Ich dachte mir nicht viel dabei, ich fühlte mich topfit. Der Kardiologe allerdings meinte ernst, ich hätte bereits ein vergrößertes Herz und solle fortan täglich ACE-Hemmer nehmen, damit es nicht noch größer werde. Hm, das kam mir etwas früh vor: mit Siebenunddreißig schon täglich Tabletten nehmen? Widerwillig nahm ich sie, ”vergaß” sie aber oft auch.
Das änderte sich schlagartig mit Vierzig. Da starb mein Bruder plötzlich mit seiner DCM und war mir ein warnendes Beispiel. Der Fünfzigjährige hatte sich nie geschont, viel beruflichen und privaten Stress gehabt und gerne ein Glas mehr getrunken. Nun informierte ich mich über die Krankheit und lernte, was für eine schlechte Prognose sie hatte. Man rechnete mit dem Tod fünf bis zehn Jahre nach der Diagnose. Oh weh!
Umdenken nach dem Schock
Fortan wurde ich ein ausgesprochen folgsamer Patient, nahm brav meine Tabletten, ließ mich regelmäßig untersuchen und ernährte mich ausgewogen. Ich rauchte nicht, reduzierte deutlich den Alkohol und bewegte mich viel. Stress versuchte ich zu begrenzen, lernte Körpertherapie und Atemarbeit kennen und fühlte mich weiterhin fit. An mein Herz dachte ich nur noch wenig und überschritt die Fünfzig problemlos (in dem Alter war mein Bruder gestorben).

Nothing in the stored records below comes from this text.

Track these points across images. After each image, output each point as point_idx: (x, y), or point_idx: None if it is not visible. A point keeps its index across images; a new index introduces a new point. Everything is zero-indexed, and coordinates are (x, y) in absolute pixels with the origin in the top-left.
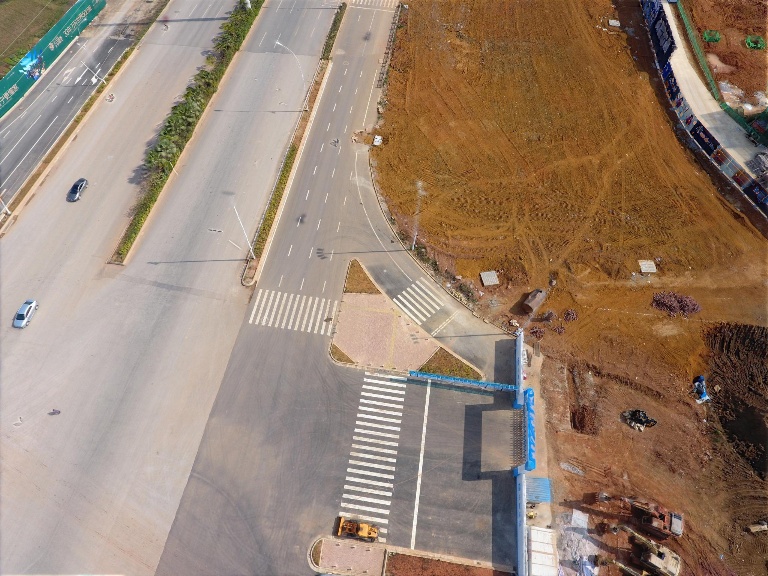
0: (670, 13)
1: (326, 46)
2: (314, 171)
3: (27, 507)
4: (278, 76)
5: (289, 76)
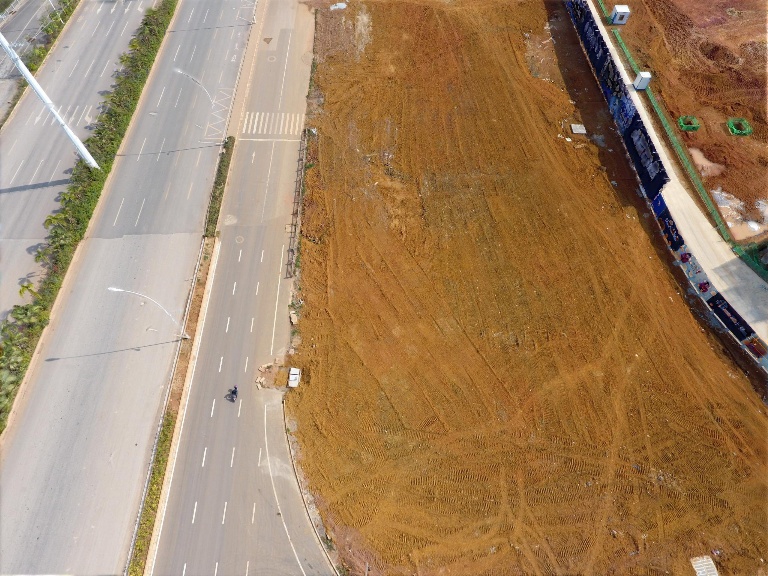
0: (641, 107)
1: (210, 213)
2: (203, 459)
3: None
4: (142, 278)
5: (159, 275)
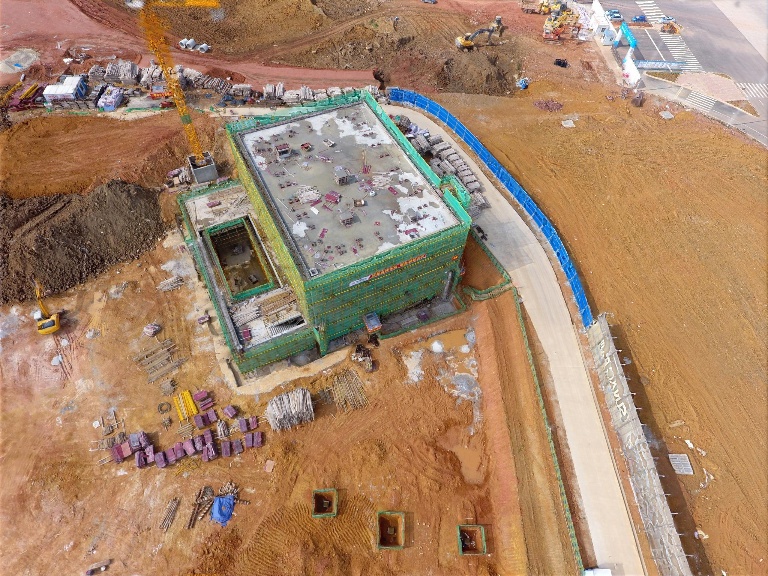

Nach und nach wurden die Tabletten mehr. Es kamen Betablocker dazu und Diuretika. Auch die Sechzig schaffte ich damit locker, der schlechten Prognose bei DCM zum Trotz. Beruflich trat ich nun bewusst kürzer. Schon als sich erste Unregelmäßigkeiten beim Herzschlag zeigten, ließ mir der Kardiologe einen Defibrillator einbauen, einen “Airbag fürs Herz”. Danach hatte ich glücklicherweise eine dreiwöchige Reha in einer Spezialklinik und lernte, mit dem Defi gut zu leben.
Das Leben geht weiter
Wenn ich aufgewärmt bin, kann ich im Fitnessstudio wie Jüngere trainieren. Sport tut mir gut. Auch regelmäßiger Sex mit meinem Partner ist zum Glück mit etwas Unterstützung durch täglich 5mg Tadalafil weiter möglich. Bei meiner Ernährung bin ich nicht allzu streng, genieße und gönne mir gerne mal was Süßes. Dank viel Bewegung sind solche leckeren “Sünden” drin. Was will man(n) mehr mit über Sechzig?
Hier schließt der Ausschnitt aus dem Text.